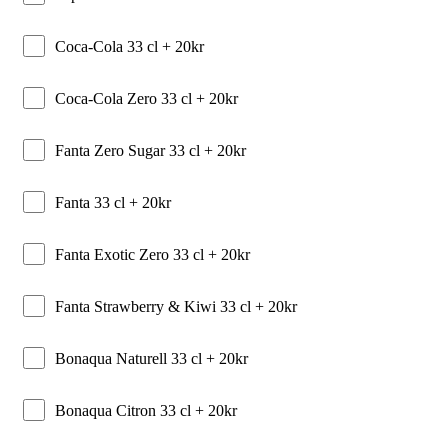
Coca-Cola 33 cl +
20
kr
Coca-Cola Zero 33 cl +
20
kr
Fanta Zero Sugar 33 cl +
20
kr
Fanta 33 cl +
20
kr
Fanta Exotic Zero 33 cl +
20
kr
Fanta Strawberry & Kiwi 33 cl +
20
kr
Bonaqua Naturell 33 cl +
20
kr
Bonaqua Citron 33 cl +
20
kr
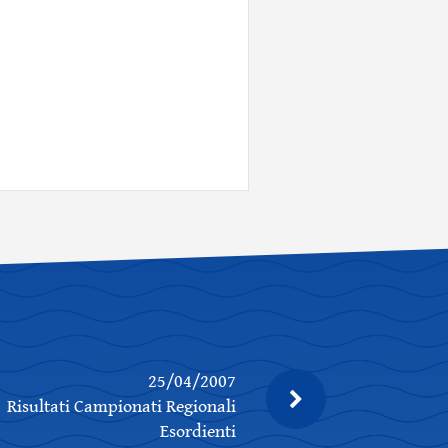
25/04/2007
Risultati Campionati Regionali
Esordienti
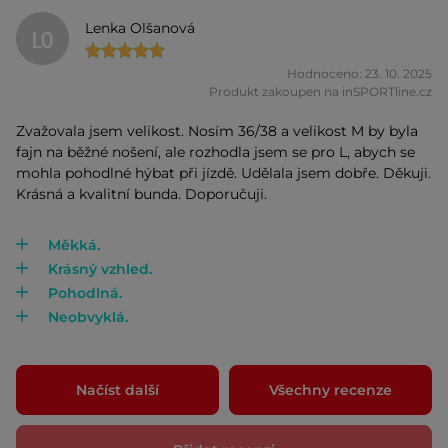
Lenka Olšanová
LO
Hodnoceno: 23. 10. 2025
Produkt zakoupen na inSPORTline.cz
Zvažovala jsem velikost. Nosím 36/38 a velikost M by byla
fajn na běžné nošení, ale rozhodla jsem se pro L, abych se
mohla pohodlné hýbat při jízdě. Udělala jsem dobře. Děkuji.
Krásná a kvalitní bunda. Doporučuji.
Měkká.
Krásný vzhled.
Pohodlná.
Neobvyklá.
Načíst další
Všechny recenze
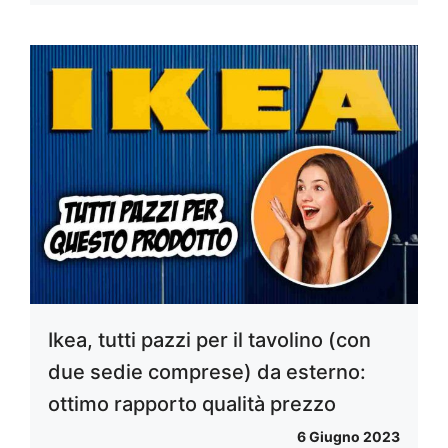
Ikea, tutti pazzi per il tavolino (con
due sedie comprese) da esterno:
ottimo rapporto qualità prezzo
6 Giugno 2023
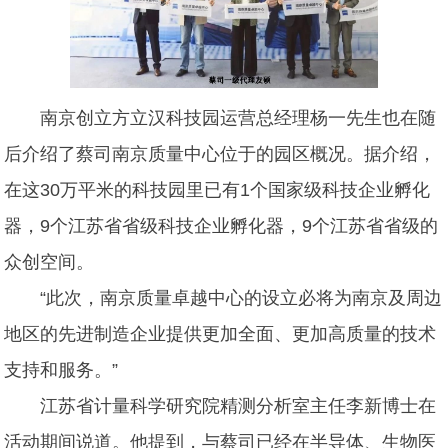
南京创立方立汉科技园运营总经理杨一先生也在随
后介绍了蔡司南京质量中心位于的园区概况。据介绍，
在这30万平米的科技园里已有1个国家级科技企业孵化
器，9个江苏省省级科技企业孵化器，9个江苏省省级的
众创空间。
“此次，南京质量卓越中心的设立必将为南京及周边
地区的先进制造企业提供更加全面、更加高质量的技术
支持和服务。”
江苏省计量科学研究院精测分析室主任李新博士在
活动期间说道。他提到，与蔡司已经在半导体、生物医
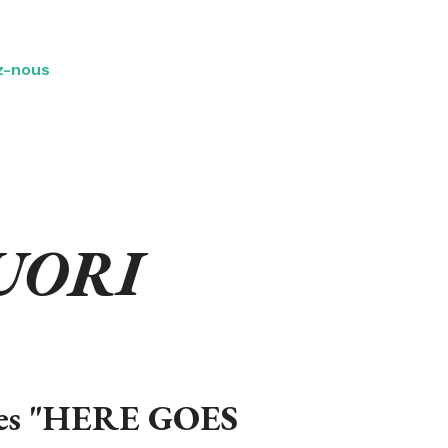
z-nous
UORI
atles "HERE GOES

-- -- --

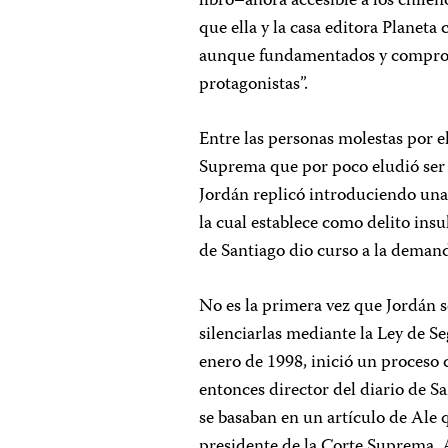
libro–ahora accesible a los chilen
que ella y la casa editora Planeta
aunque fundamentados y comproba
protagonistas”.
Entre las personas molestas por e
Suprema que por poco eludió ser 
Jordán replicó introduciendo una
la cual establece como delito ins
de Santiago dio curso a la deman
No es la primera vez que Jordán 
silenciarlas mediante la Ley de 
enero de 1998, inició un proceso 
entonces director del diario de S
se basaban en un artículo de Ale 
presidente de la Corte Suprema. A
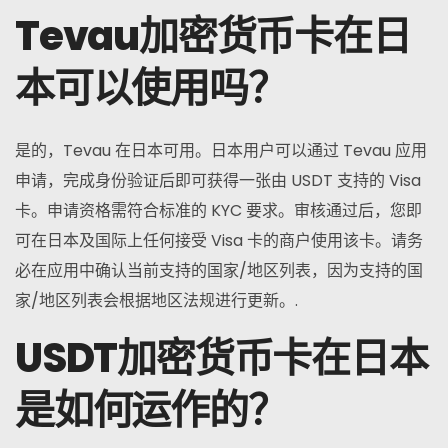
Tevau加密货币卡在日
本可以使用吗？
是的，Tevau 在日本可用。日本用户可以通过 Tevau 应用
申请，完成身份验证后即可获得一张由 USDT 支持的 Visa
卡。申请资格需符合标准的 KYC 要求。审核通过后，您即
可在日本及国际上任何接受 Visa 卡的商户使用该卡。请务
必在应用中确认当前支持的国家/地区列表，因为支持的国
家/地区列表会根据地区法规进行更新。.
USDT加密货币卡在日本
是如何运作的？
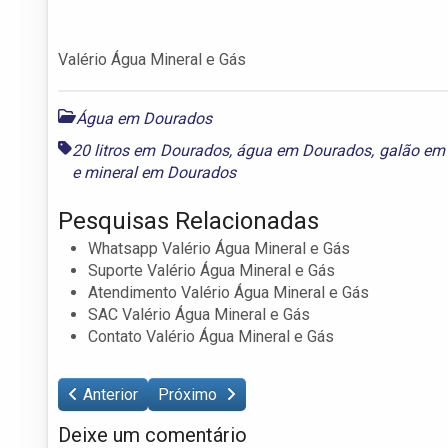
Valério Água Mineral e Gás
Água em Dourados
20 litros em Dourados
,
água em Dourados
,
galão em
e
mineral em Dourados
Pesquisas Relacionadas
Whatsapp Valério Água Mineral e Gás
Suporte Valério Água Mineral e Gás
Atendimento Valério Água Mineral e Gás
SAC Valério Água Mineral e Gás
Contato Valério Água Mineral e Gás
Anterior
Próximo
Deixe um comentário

-- -- --

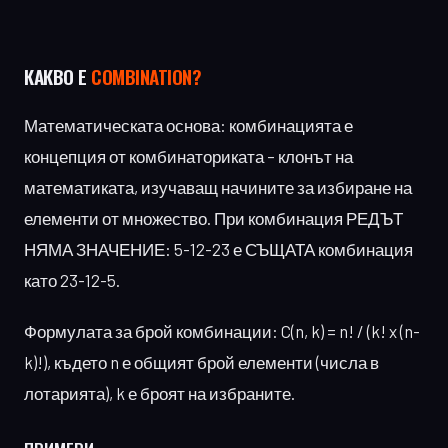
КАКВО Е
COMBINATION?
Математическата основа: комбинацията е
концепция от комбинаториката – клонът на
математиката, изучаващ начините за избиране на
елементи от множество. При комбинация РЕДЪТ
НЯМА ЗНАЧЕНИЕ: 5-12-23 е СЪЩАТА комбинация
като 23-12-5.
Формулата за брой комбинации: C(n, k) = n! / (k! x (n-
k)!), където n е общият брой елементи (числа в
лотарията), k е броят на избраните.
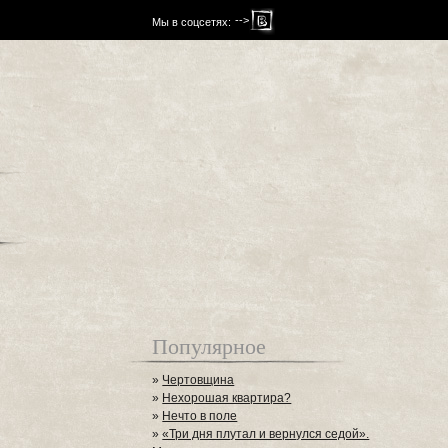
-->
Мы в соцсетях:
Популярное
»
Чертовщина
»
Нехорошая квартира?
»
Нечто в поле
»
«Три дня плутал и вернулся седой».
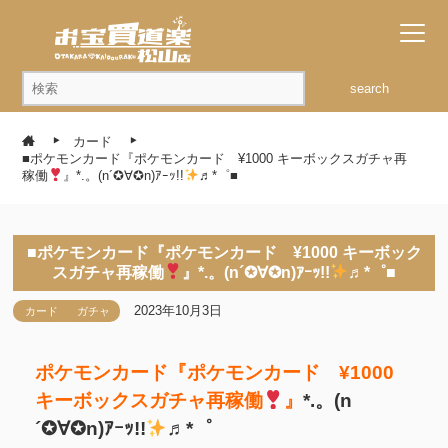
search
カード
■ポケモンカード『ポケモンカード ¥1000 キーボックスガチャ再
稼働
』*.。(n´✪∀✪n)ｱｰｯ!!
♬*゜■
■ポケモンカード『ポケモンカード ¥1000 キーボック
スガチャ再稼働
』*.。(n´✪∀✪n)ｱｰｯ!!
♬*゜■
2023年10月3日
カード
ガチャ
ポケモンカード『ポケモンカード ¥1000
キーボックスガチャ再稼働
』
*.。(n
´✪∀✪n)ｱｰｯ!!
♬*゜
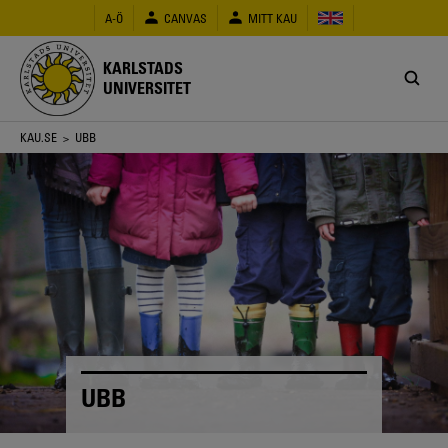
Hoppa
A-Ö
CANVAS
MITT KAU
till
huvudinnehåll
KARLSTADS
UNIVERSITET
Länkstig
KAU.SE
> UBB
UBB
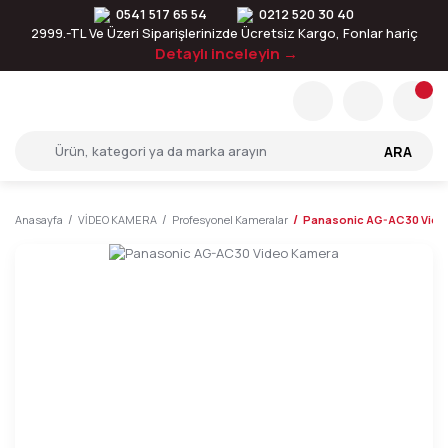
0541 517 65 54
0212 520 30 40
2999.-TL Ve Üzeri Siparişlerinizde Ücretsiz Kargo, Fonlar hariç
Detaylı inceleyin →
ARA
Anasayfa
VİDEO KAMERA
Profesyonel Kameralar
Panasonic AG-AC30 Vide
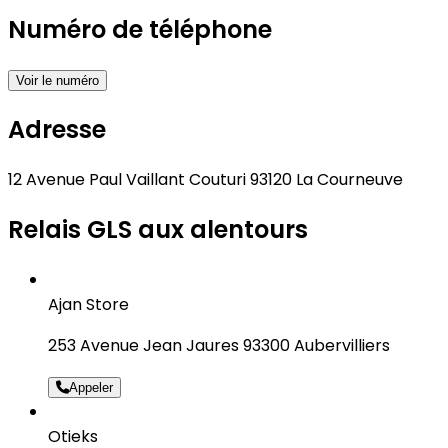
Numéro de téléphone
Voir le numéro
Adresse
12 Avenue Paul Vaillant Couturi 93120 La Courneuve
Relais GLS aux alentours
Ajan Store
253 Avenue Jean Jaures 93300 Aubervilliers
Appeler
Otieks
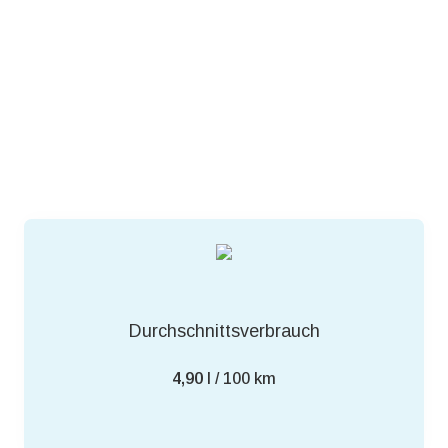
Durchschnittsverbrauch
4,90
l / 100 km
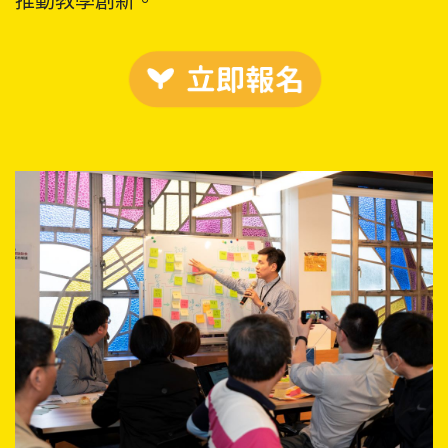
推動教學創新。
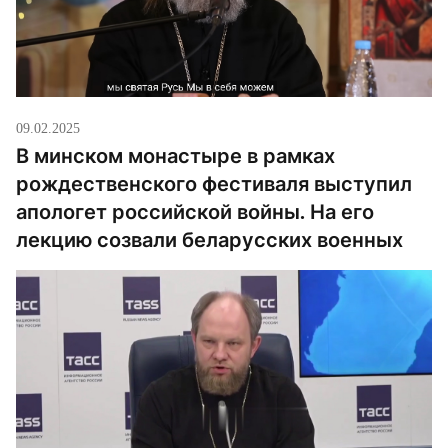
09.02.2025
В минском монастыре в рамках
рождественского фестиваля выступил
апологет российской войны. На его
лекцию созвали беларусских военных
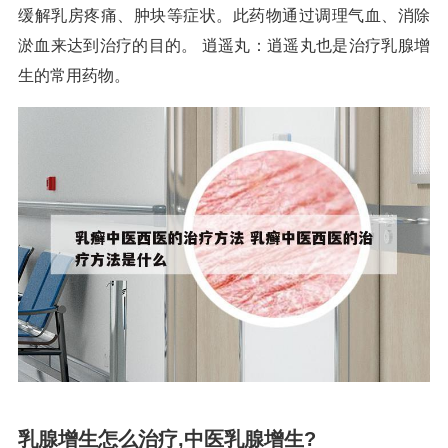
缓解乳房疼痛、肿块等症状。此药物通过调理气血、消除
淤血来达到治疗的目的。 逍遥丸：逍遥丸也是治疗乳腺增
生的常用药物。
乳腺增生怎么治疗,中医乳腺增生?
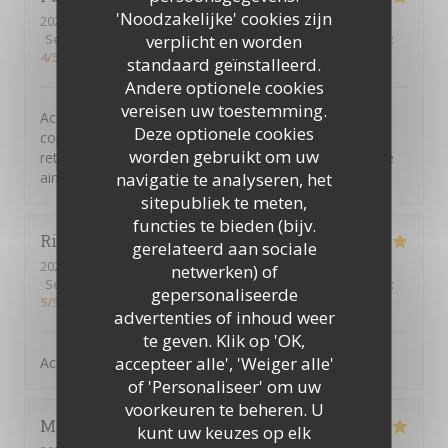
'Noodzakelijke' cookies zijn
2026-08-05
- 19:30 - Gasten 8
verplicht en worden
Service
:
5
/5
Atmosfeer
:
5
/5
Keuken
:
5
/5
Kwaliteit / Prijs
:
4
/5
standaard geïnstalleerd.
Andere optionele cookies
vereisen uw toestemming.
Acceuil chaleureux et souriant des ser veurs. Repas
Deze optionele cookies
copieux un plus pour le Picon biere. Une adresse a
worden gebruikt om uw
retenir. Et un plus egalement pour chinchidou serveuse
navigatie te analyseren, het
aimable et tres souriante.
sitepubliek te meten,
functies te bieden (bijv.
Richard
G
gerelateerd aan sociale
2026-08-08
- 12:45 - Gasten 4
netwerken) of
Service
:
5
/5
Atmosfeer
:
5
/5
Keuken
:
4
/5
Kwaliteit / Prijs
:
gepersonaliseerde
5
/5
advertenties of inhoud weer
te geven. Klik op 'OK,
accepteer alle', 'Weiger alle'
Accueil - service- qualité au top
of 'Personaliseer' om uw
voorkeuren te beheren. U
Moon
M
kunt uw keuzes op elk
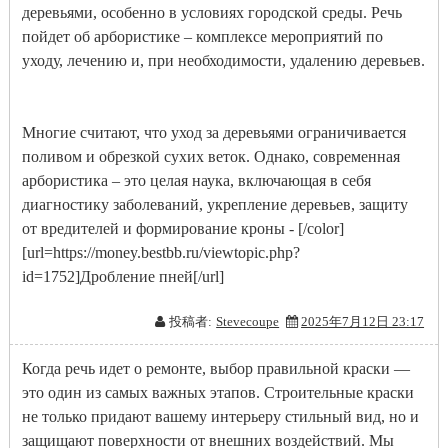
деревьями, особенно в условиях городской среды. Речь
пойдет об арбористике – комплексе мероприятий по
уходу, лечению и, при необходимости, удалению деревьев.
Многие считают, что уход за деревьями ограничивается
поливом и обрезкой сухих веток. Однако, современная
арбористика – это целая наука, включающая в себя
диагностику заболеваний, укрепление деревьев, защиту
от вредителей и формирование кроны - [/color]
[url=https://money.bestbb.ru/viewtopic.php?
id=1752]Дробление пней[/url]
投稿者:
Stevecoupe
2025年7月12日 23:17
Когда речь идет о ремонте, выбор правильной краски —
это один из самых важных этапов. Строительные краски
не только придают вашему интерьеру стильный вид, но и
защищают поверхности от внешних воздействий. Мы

-- -- --

__What is needed__: Write out everything from the line with "Coca-Cola 33 cl +" down to the line with "活动期间说道。他提到，与蔡司已经在半导体、生物医" again, switching "Bonaqua" to "Aqua" and leaving all else as it is. Leave the pictures out.

__Response to the exercise__:
Coca-Cola 33 cl +
20
kr
Coca-Cola Zero 33 cl +
20
kr
Fanta Zero Sugar 33 cl +
20
kr
Fanta 33 cl +
20
kr
Fanta Exotic Zero 33 cl +
20
kr
Fanta Strawberry & Kiwi 33 cl +
20
kr
Aqua Naturell 33 cl +
20
kr
Aqua Citron 33 cl +
20
kr
25/04/2007
Risultati Campionati Regionali
Esordienti
Lenka Olšanová
LO
Hodnoceno: 23. 10. 2025
Produkt zakoupen na inSPORTline.cz
Zvažovala jsem velikost. Nosím 36/38 a velikost M by byla
fajn na běžné nošení, ale rozhodla jsem se pro L, abych se
mohla pohodlné hýbat při jízdě. Udělala jsem dobře. Děkuji.
Krásná a kvalitní bunda. Doporučuji.
Měkká.
Krásný vzhled.
Pohodlná.
Neobvyklá.
Načíst další
Všechny recenze
Ikea, tutti pazzi per il tavolino (con
due sedie comprese) da esterno:
ottimo rapporto qualità prezzo
6 Giugno 2023
南京创立方立汉科技园运营总经理杨一先生也在随
后介绍了蔡司南京质量中心位于的园区概况。据介绍，
在这30万平米的科技园里已有1个国家级科技企业孵化
器，9个江苏省省级科技企业孵化器，9个江苏省省级的
众创空间。
“此次，南京质量卓越中心的设立必将为南京及周边
地区的先进制造企业提供更加全面、更加高质量的技术
支持和服务。”
江苏省计量科学研究院精测分析室主任李新博士在
活动期间说道。他提到，与蔡司已经在半导体、生物医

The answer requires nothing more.